Des missions éco-gestes menées sur tous les fronts

Joue à trier tes déchets », indique une bannière. Ce mardi, une quarantaine d’enfants âgés de 7 à 12 ans ont troqué la baignade contre le tri sélectif, sur la plage de Corbières. Le mot d’ordre, « apprendre à protéger l’environnement de façon ludique », souligne Hedi Ramdane, adjoint au maire de Marseille, délégué à la propreté. Le dispositif est mis en place par la Ville, en collaboration avec les centres d’animation municipaux des 2e-3e et 15e-16e arrondissements.

« Je viens souvent à la plage, c’est la deuxième fois que je fais un atelier sur le tri des déchets », explique Malik, 10 ans, habitué aux animations proposées à Corbières. Une familiarité qui n’est pas un hasard. « L’idée, c’est de sensibiliser les Marseillaises et les Marseillais dès le plus jeune âge », insiste l’adjoint au maire, convaincu que le message se propage dans l’entourage de la jeunesse. L’élu précise : « Moi, j’ai commencé à trier quand mes enfants me l’ont dit. Lorsqu’ils sont sensibilisés, ils sensibilisent leurs parents, leurs grands frères, leurs grandes sœurs, peut-être même leurs grands-parents ! »

Sensibiliser

tout en s’amusant

Au programme de cet après-midi, un escape game en plein air, dédié au tri et à la lutte contre l’abandon des déchets. Une mystérieuse poubelle est verrouillée, accompagnée d’un « guide du tri » qui liste les différents déchets du quotidien. « Emballage de yaourt, sac-poubelle, mégot… », lisent les enfants à la recherche d’indices pour résoudre les énigmes et ainsi ouvrir la poubelle. « Avez-vous vu des déchets quelque part sur la poubelle ? », demande l’animatrice Claudia, qui tente de les mettre sur la bonne piste. Les sept jeunes participants réfléchissent ensemble dans le but de retrouver le trajet des déchets jetés en mer, en reliant les continents par les océans. « On a appris plein de choses ! Trier, c’est bon pour la santé, parce que quand on pollue l’océan, le plastique se retrouve dans ce qu’on mange », racontent Mehdi et Adam, 11 et 10 ans.

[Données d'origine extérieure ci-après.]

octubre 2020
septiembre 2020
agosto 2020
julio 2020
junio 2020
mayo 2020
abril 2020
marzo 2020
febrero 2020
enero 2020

À l’ombre sous la tonnelle, un autre atelier consiste à placer des magnets à l’effigie des déchets du quotidien sur les poubelles correspondantes. « Les enfants vont avoir un moyen mnémotechnique de retenir dans quelle poubelle mettre leurs déchets », explique l’adjoint délégué à la propreté. « Dans la poubelle jaune, il y a les emballages et le carton, dans la verte, il y a le verre, et dans la noire, il y a le reste », se rappelle Saïda, 12 ans, après l’activité.

En fin d’après-midi, une boîte à goûter à l’effigie de la Ville de Marseille est distribuée aux enfants pour encourager « les pratiques de goûter zéro déchets ». « Quand je vais revenir à la plage, je vais l’utiliser », s’enthousiasme Mehdi.

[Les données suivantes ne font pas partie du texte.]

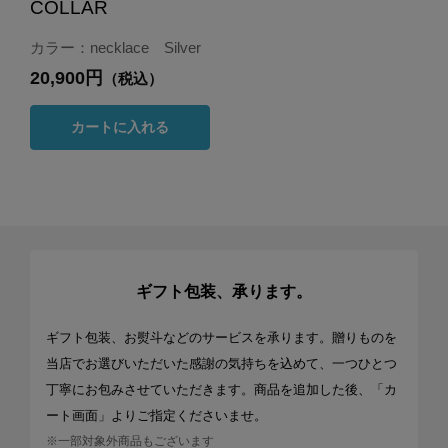
COLLAR
カラー：necklace Silver
20,900円
（税込）
カートに入れる
ギフト包装、承ります。
ギフト包装、お熨斗などのサービスを承ります。贈りものを
当店でお選びいただいた感謝の気持ちを込めて、一つひとつ
丁寧にお包みさせていただきます。商品を追加した後、「カ
ート画面」よりご指定くださいませ。
※一部対象外商品もございます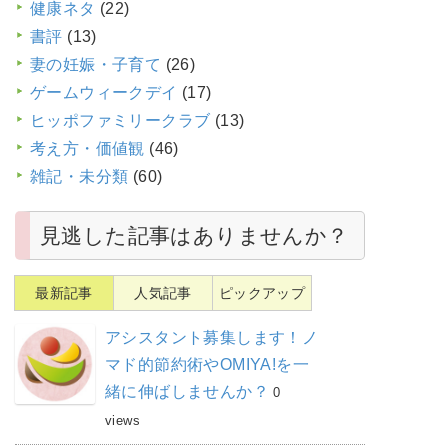
健康ネタ
(22)
書評
(13)
妻の妊娠・子育て
(26)
ゲームウィークデイ
(17)
ヒッポファミリークラブ
(13)
考え方・価値観
(46)
雑記・未分類
(60)
見逃した記事はありませんか？
最新記事
人気記事
ピックアップ
アシスタント募集します！ノ
マド的節約術やOMIYA!を一
緒に伸ばしませんか？
0
views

« Il n’y a rien de mieux que de miser sur la jeunesse »

Lancé le 2 mai, le dispositif s’appuie sur les services propreté de la Ville et sur l’entreprise Citeo, engagée dans le tri et le recyclage des déchets. Hedi Ramdane annonce « 95 opérations au cours de l’été, sur 17 sites ». « On souhaite s’adresser à toute la population marseillaise, dans toutes les plages et tous les parcs. Les 5 000 Marseillais sensibilisés, aujourd’hui, parleront peut-être à 5 000 autres », projette l’élu.

Une fois les jeux terminés, les enfants se dépêchent de retourner dans l’eau. L’opération est réussie aux yeux de Malik, 10 ans, qui affirme vouloir « faire passer le message » à sa famille et ses amis. À ses côtés, Maïssa, 12 ans, résume avec sagesse : « Si tu aimes la nature, tu auras besoin de la nature ; trier, c’est quelque chose à faire pour tout le monde. »

Andréa Goyard-de Castro

TEMPS DE DÉCOMPOSITION

De 3 mois à 1 an

En ce qui concerne les déchets organiques, les mouchoirs, le papier toilette et les tickets de métro, s’ils ne sont pas recouverts de plastique.

De 3 à 5 ans

Pour les chewing-gums et les mégots. Un seul mégot pollue 500 litres d’eau, même décomposé : ses substances persistent dans l’océan.

Plus de 100 ans

Au sujet des canettes en aluminium, sacs en plastique, pneus en caoutchouc, serviettes hygiéniques, filets de pêche, piles au mercure…

4 000 ans

Pour une seule bouteille en verre, en raison de sa composition en polymères résistants à la décomposition sous-marine.